GPUs continue to serve as the foundation for OpenAI's training and inference operations, providing the most economical tokens for general usage. Cerebras enhances this foundation by specializing in workflows requiring minimal latency, creating a more responsive experience during iterative work. Both GPUs and Cerebras can be utilized together for individual workloads to achieve optimal performance.
Availability and Specifications
Codex-Spark is launching as a research preview for ChatGPT Pro users in the current versions of the Codex application, command-line interface, and VS Code extension. Running on specialized low-latency hardware means usage is managed through separate rate limits that may be adjusted based on demand during the preview period. OpenAI is also providing API access to a select group of design partners to understand integration preferences. Access will expand progressively as OpenAI refines the integration based on actual usage patterns.
Currently, Codex-Spark operates with text-only input, features a 128k context window, and is the initial offering in a series of ultra-fast models.

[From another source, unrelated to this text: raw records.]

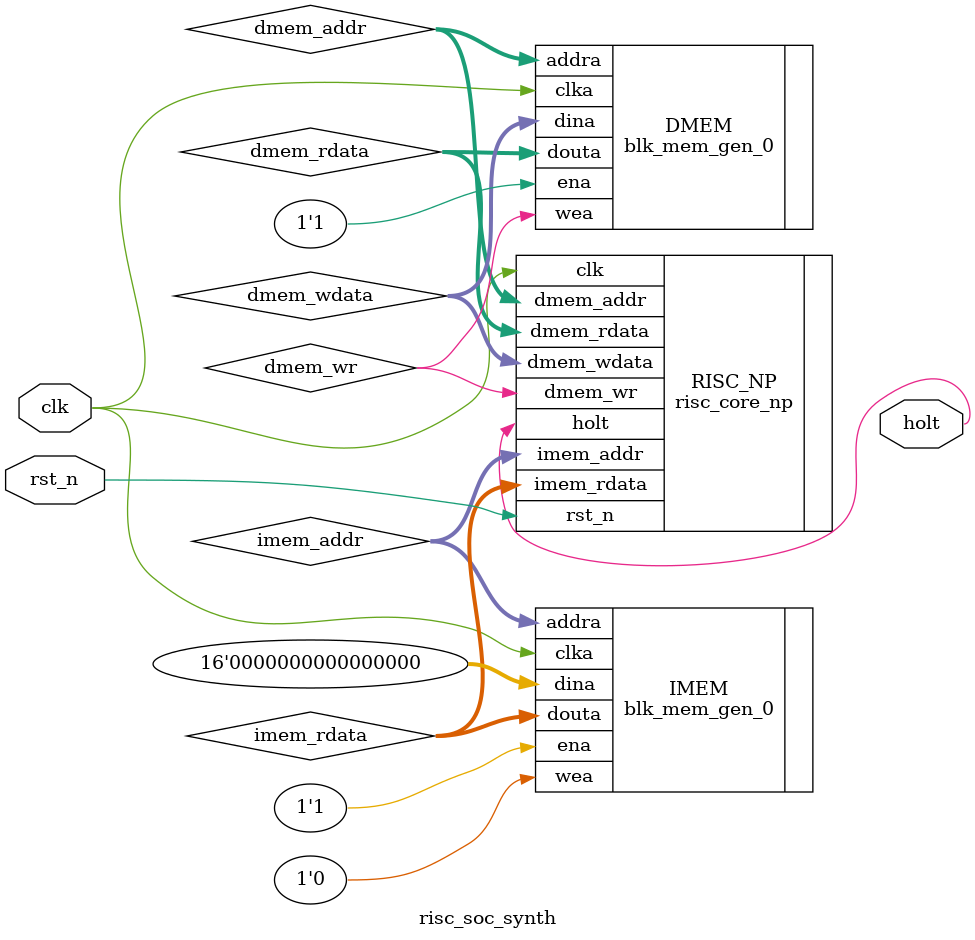
<source format=v>
/*************************************************************
* File Name   : risc_soc_synth.v
* Design Name : risc_soc_synth
* Version     : 
* Author      : 
* Date        : 
* Description : RISC SoC synthesis module
* Change Log  : 
*************************************************************/

module risc_soc_synth (
    //----- inputs -----
    input wire clk,
    input wire rst_n,
//    output wire [15:0] imem_rdata,
//    output wire [15:0] imem_addr,
//    output wire [15:0] dmem_rdata,
//    output wire [15:0] dmem_addr,
//    output wire [15:0] dmem_wdata,
//    output wire        dmem_wr,
    output wire        holt 
);
    //----- Parameters -----
    parameter imem_size = 64;
    parameter dmem_size = 32;

    //----- internal signals -----
    wire [15:0] imem_rdata;
    wire [15:0] imem_addr;
    wire [15:0] dmem_rdata;
    wire [15:0] dmem_addr;
    wire [15:0] dmem_wdata;
    wire        dmem_wr;
    
    //----- RISC core -----
    risc_core_np #(
        .imem_size ( imem_size )
    ) RISC_NP (
        //----- inputs -----
        .clk        ( clk        ),
        .rst_n      ( rst_n      ),
        .imem_rdata ( imem_rdata ),
        .dmem_rdata ( dmem_rdata ),
    
        //----- outputs -----
        .imem_addr  ( imem_addr  ),
        .dmem_addr  ( dmem_addr  ),
        .dmem_wdata ( dmem_wdata ),
        .dmem_wr    ( dmem_wr    ),
        .holt       ( holt       ) 
    );
    
    //----- Memory blocks -----
    blk_mem_gen_0 IMEM (
        .clka  ( clk        ),
        .ena   ( 1'b1       ),
        .wea   ( 1'b0       ),
        .addra ( imem_addr  ),
        .dina  ( 16'b0      ),
        .douta ( imem_rdata ) 
    );
    
    blk_mem_gen_0 DMEM (
        .clka  ( clk        ),
        .ena   ( 1'b1       ),
        .wea   ( dmem_wr    ),
        .addra ( dmem_addr  ),
        .dina  ( dmem_wdata ),
        .douta ( dmem_rdata ) 
    );

endmodule

</source>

As OpenAI learns alongside the developer community about optimal applications for fast models in coding, additional capabilities will be introduced, including larger models, extended context windows, and multimodal input support.
Codex-Spark incorporates identical safety training to OpenAI's primary models, including cyber-relevant training. OpenAI evaluated Codex-Spark through standard deployment procedures, including baseline assessments for cyber and other capabilities, determining it does not pose a credible risk of reaching OpenAI's Preparedness Framework threshold for advanced capability in cybersecurity or biology.
Future Directions
Codex-Spark represents the initial phase toward a Codex system with two complementary operating modes: extended reasoning and execution capabilities, and real-time collaboration for quick iteration. Eventually, these modes will integrate-Codex will maintain an interactive feedback loop while assigning longer-duration tasks to background sub-agents, or distributing tasks across multiple models concurrently for comprehensive and rapid results.
As models advance in capability, interaction speed increasingly becomes a limiting factor. Ultra-fast inference addresses this constraint, creating a more intuitive Codex experience and broadening possibilities for converting ideas into functional software.